Explication des paroles de 1910 Fruitgum Company – Simon Says
Sortie en 1968, "Simon Says" est l'un des tubes les plus reconnaissables du bubblegum pop américain. 1910 Fruitgum Company a construit ce morceau autour d'un concept enfantin — le jeu du "Jacques a dit" — et pourtant, derrière la légèreté apparente, la chanson dit quelque chose de précis sur l'obéissance, le désir et la façon dont on se plie aux règles pour plaire à l'autre. Ce texte cherche à décrypter ce qui se passe réellement dans ce titre : pourquoi ce jeu de cour d'école fonctionne comme métaphore amoureuse, ce que la répétition rythmique produit émotionnellement, et ce que le personnage de Simon représente dans l'économie du texte.

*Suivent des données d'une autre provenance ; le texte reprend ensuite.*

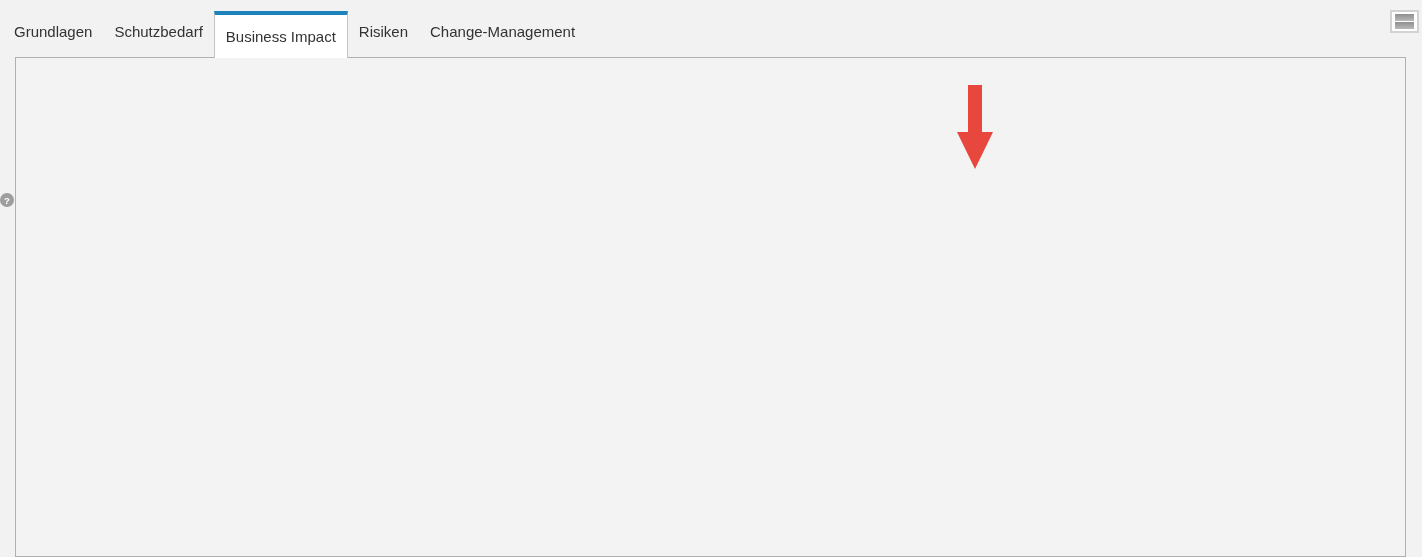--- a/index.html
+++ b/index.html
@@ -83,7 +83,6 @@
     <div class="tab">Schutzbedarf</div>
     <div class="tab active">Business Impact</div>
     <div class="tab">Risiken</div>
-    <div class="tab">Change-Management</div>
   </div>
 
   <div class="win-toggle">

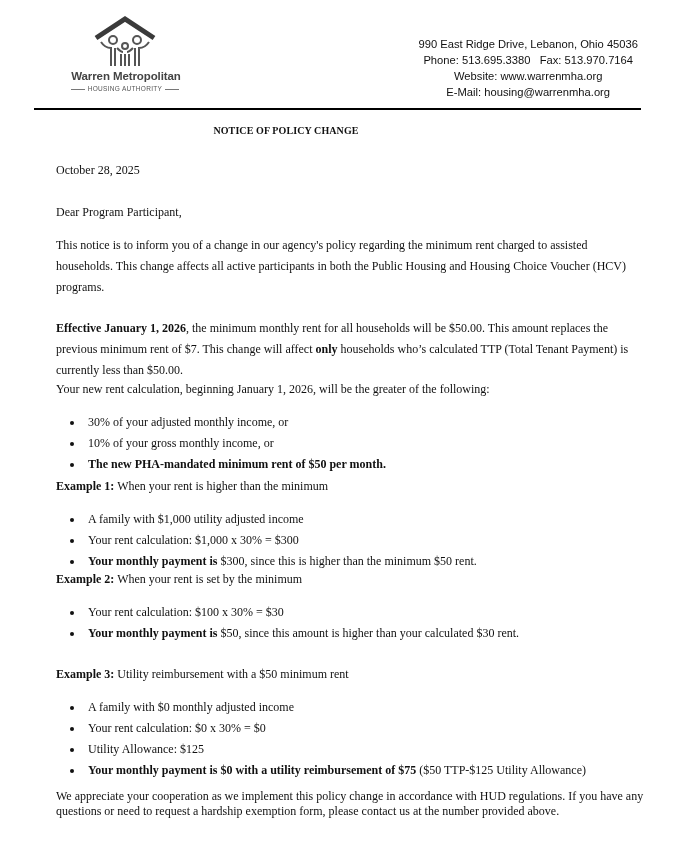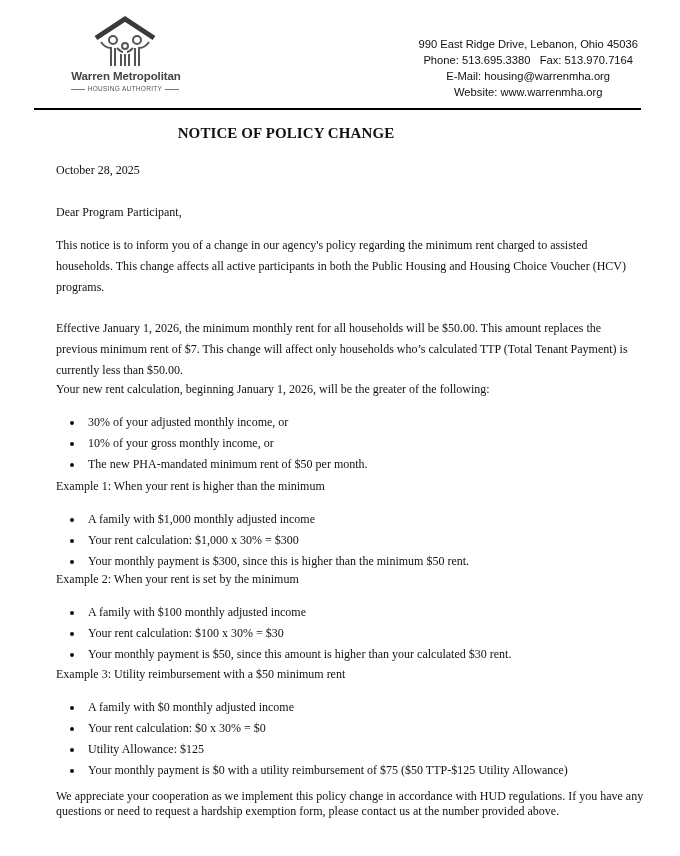--- a/index.html
+++ b/index.html
@@ -61,8 +61,8 @@
 <div class="contact">
   <div>990 East Ridge Drive, Lebanon, Ohio 45036</div>
   <div style="white-space:pre">Phone: 513.695.3380   Fax: 513.970.7164</div>
+  <div>Website: www.warrenmha.org</div>
   <div>E-Mail: housing@warrenmha.org</div>
-  <div>Website: www.warrenmha.org</div>
 </div>
 
 <div class="rule"></div>

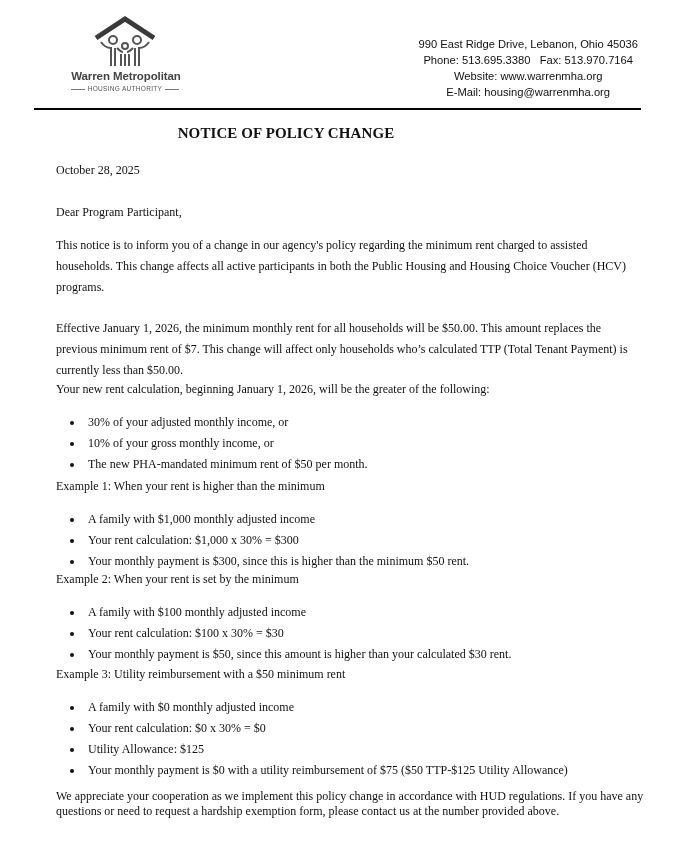--- a/index.html
+++ b/index.html
@@ -28,7 +28,7 @@
     .rule { position: absolute; left: 34px; top: 108px; width: 607px; height: 2px; background: #000; }
     .title {
       position: absolute; left: 0; width: 572px; top: 125px; text-align: center;
-      font-weight: bold; font-size: 15px; letter-spacing: 0.1px;
+      font-weight: bold; font-size: 10px; letter-spacing: 0.1px;
     }
     .p { position: absolute; left: 34px; width: 620px; font-size: 12px; line-height: 21px; white-space: nowrap; margin-left: 22px; }
     .p.tight { line-height: 15px; }

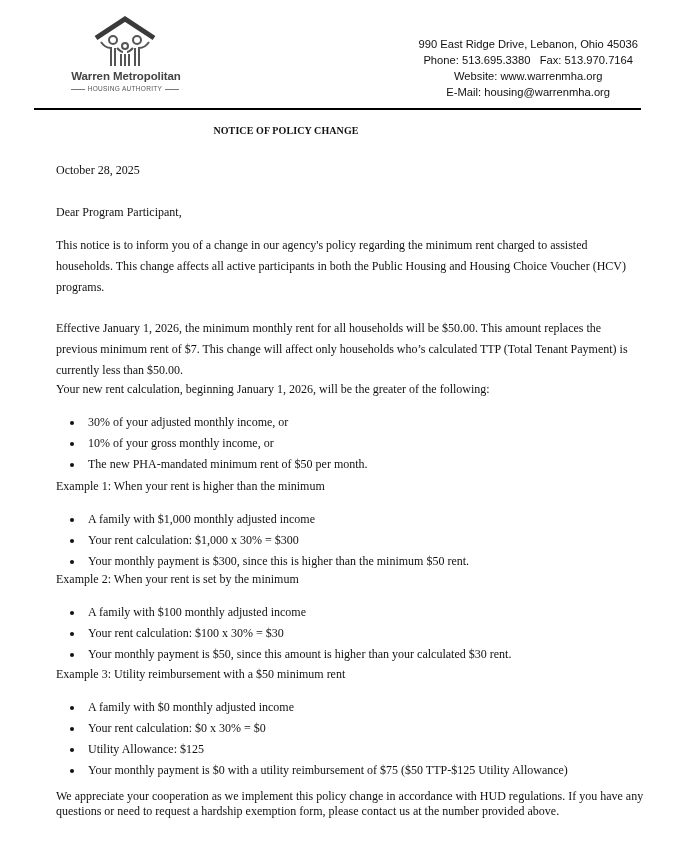--- a/index.html
+++ b/index.html
@@ -37,7 +37,7 @@
     ul.bul li::before {
       content: ""; position: absolute; left: 2px; top: 9px; width: 4px; height: 4px; border-radius: 50%; background: #111;
     }
-    b { font-weight: normal; }
+    b { font-weight: bold; }
   </style>
 </head>
 <body>

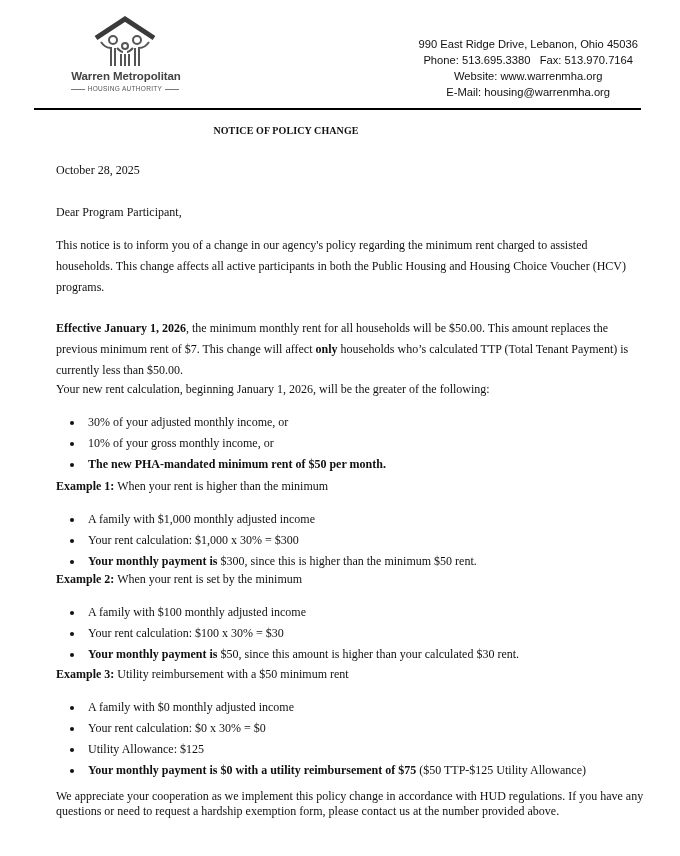--- a/index.html
+++ b/index.html
@@ -94,7 +94,7 @@
 
 <div class="p" style="top:476px"><b>Example 1:</b><span> When your rent is higher than the minimum</span></div>
 <ul class="bul" style="top:497px">
-  <li>A family with $1,000 monthly adjusted income</li>
+  <li>A family with $1,000 utility adjusted income</li>
   <li>Your rent calculation: $1,000 x 30% = $300</li>
   <li><b>Your monthly payment is</b><span> $300, since this is higher than the minimum $50 rent.</span></li>
 </ul>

Un jeu d'enfant pour parler d'amour
Le choix du jeu "Simon Says" comme structure narrative n'est pas anodin. Dans ce jeu, une seule règle compte : exécuter les ordres à condition qu'ils soient précédés de la bonne formule. C'est exactement ce que la chanson transpose dans le registre sentimental — on suit les injonctions de quelqu'un parce qu'on en est amoureux, parce que cette personne a une autorité qu'on lui a librement accordée. Le narrateur ne subit pas : il choisit d'obéir.
Ce glissement entre le jeu et la relation amoureuse est ce qui rend le texte plus malin qu'il n'y paraît. La mécanique du jeu — attendre l'ordre, s'y conformer, recommencer — mime la dynamique de la séduction : on attend un signe, on répond, on guette le suivant. La chanson ne dit pas "je t'aime" frontalement. Elle montre quelqu'un qui ajuste son comportement en fonction d'un autre, et qui y prend visiblement du plaisir.
La répétition comme moteur pop
Musicalement, "Simon Says" repose sur un ressort évident : la répétition. Le titre revient en boucle, le rythme est marqué, prévisible, presque hypnotique. C'est une caractéristique centrale du bubblegum pop — genre dans lequel 1910 Fruitgum Company s'inscrit pleinement — où l'efficacité tient moins à la complexité harmonique qu'à la capacité d'un refrain à s'imprimer dans la mémoire en trente secondes.
Mais cette répétition n'est pas qu'un outil commercial. Dans le contexte du texte, elle reflète la logique même du jeu : l'ordre est répété, l'action est répétée, le cycle recommence. La répétition devient le sens lui-même. On n'avance pas vers une résolution narrative ; on tourne dans une boucle consentie. C'est une chanson sur le fait de recommencer, encore et encore, parce que la règle du jeu l'impose — et parce que ça convient parfaitement au narrateur.
Ce traitement formel dit quelque chose sur l'état émotionnel décrit : être amoureux, c'est souvent être pris dans une logique circulaire, revenir aux mêmes gestes, aux mêmes attentes, sans que cela lasse. La structure musicale mime l'état intérieur avec une efficacité que l'on sous-estime souvent dans ce genre de chanson.
Simon : figure d'autorité ou miroir du désir ?
Le personnage de Simon mérite qu'on s'y arrête. Il donne ses ordres, et le narrateur les exécute. Sur le papier, c'est une relation asymétrique. Mais le texte ne le présente jamais comme une figure oppressive. Simon est désirable précisément parce qu'il commande — et parce que ses ordres sont suivis d'effets. Il y a dans cette figure quelque chose de l'idéal amoureux tel qu'on le fantasme parfois : quelqu'un qui sait ce qu'il veut, qui le demande clairement, et à qui l'on répond.
On pourrait lire Simon comme une projection. Le narrateur n'obéit pas à une personne réelle et contraignante ; il obéit à l'image qu'il a construite de quelqu'un qu'il admire. Dans ce sens, Simon est moins un personnage autonome qu'un écran sur lequel le narrateur projette ses propres envies. Ce que "Simon dit" correspond toujours à ce que le narrateur voulait faire de toute façon.
C'est là que la chanson bascule subtilement. Ce qui ressemble à de la soumission est en réalité une forme de maîtrise déguisée. Le narrateur joue le jeu parce qu'il en a décidé ainsi. Le vrai pouvoir n'est peut-être pas du côté de Simon.
Ce qui reste, au fond, c'est une chanson qui n'a pas l'air de grand-chose et qui tient debout depuis plus de cinquante ans. Pas parce qu'elle est profonde au sens littéraire du terme, mais parce qu'elle a su trouver une forme — un jeu, un rythme, un personnage — qui colle exactement à ce qu'elle veut dire. La question que le texte pose en creux — jusqu'où suit-on quelqu'un, et pourquoi — n'a pas de réponse définitive. Elle se rejoue à chaque écoute, comme le jeu lui-même.